ITEMS FOURNIS:
+---+

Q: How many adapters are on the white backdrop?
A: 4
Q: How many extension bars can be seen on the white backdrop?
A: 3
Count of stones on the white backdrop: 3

+---+

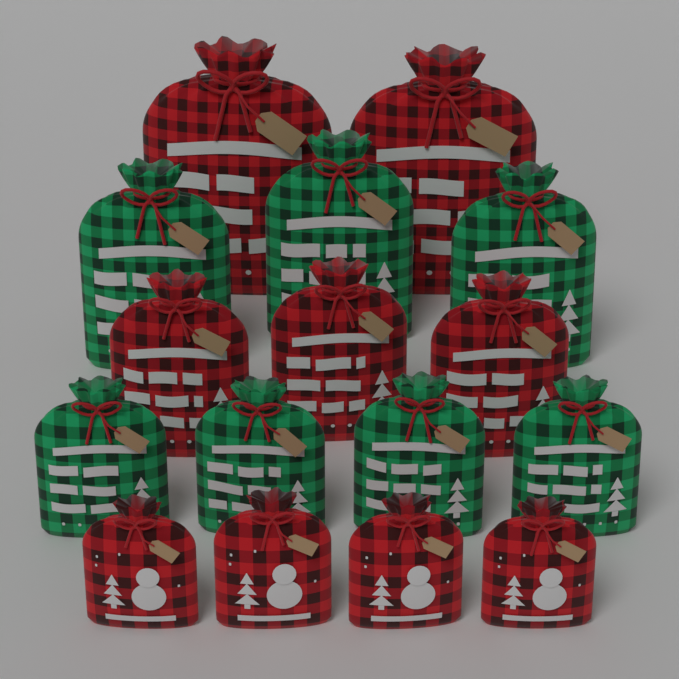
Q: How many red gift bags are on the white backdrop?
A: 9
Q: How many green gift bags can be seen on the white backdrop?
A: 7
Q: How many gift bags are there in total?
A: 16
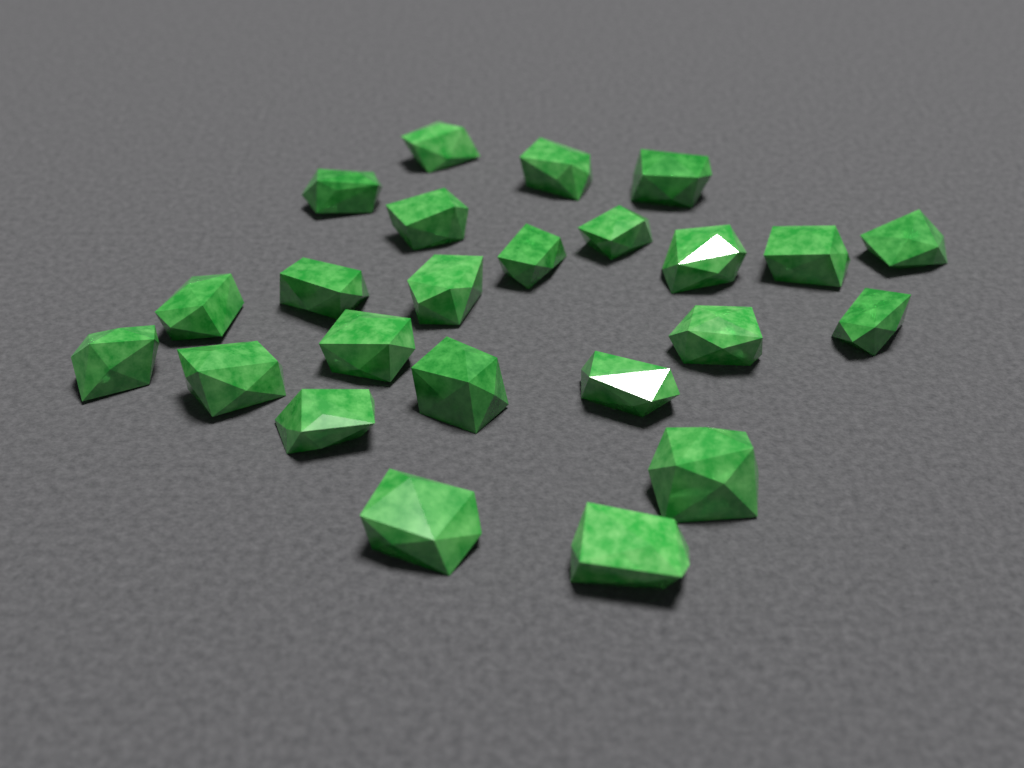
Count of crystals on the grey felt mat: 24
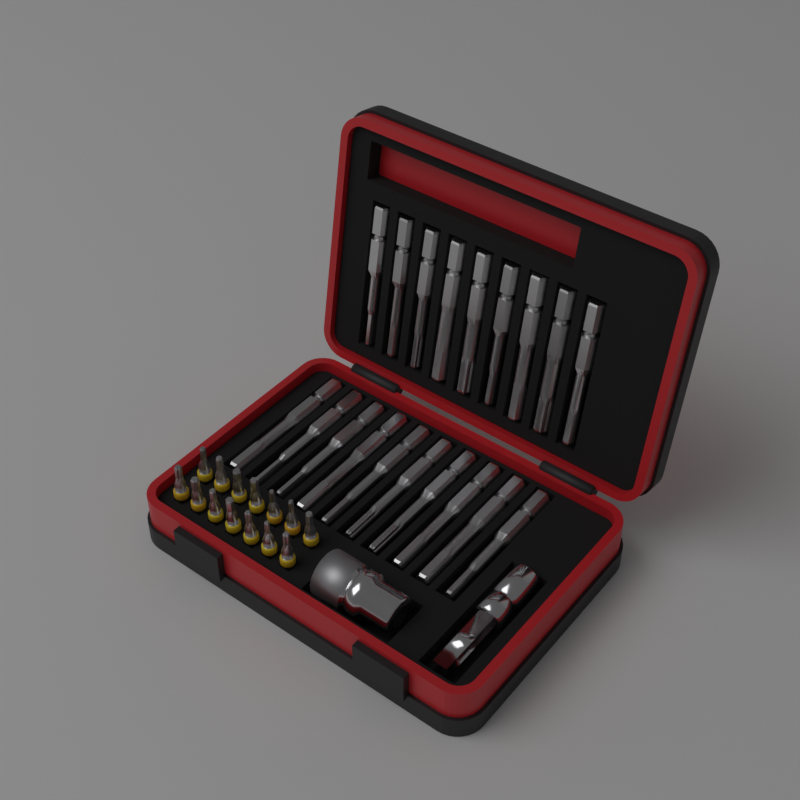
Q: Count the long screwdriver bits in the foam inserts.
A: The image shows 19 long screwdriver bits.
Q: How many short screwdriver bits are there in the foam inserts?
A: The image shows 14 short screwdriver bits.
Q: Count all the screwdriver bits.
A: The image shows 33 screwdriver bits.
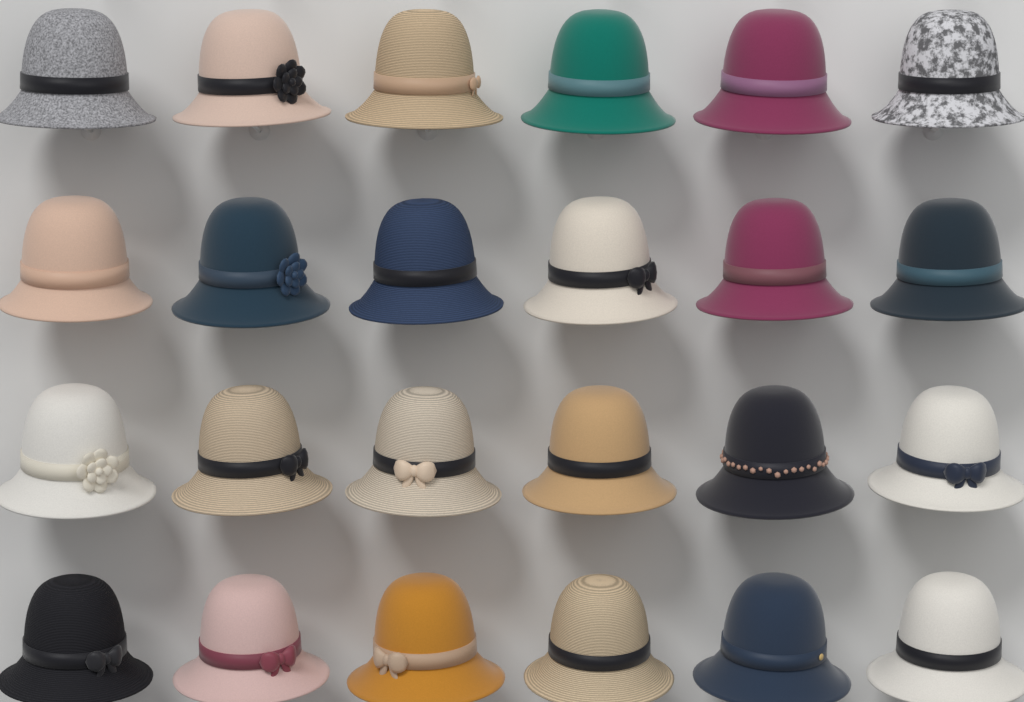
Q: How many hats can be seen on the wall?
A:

+---+

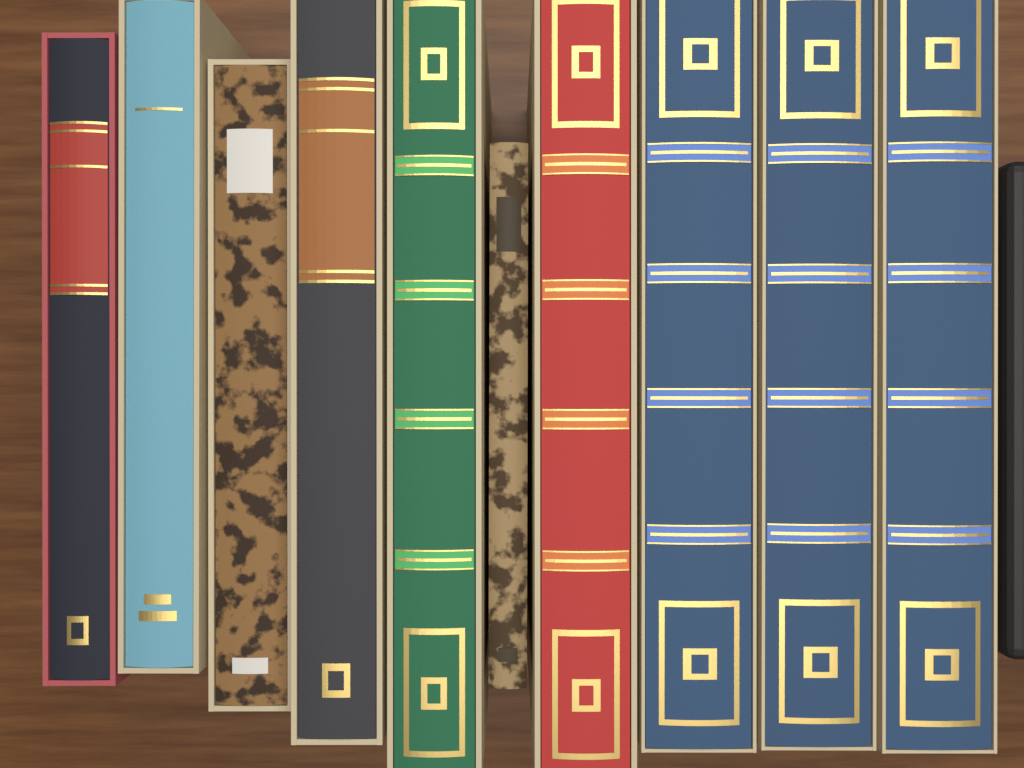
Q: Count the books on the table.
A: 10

+---+

EXERCICE: Veuillez recopier à l'identique tout le passage qui s'étend de la ligne contenant « Q: How many green » jusqu'à celle contenant « Count of crystals on the grey felt mat: 24 », ces deux lignes incluses. Les images ne doivent pas figurer dans votre réponse.

VOTRE RÉPONSE:
Q: How many green gift bags can be seen on the white backdrop?
A: 7
Q: How many gift bags are there in total?
A: 16
Count of crystals on the grey felt mat: 24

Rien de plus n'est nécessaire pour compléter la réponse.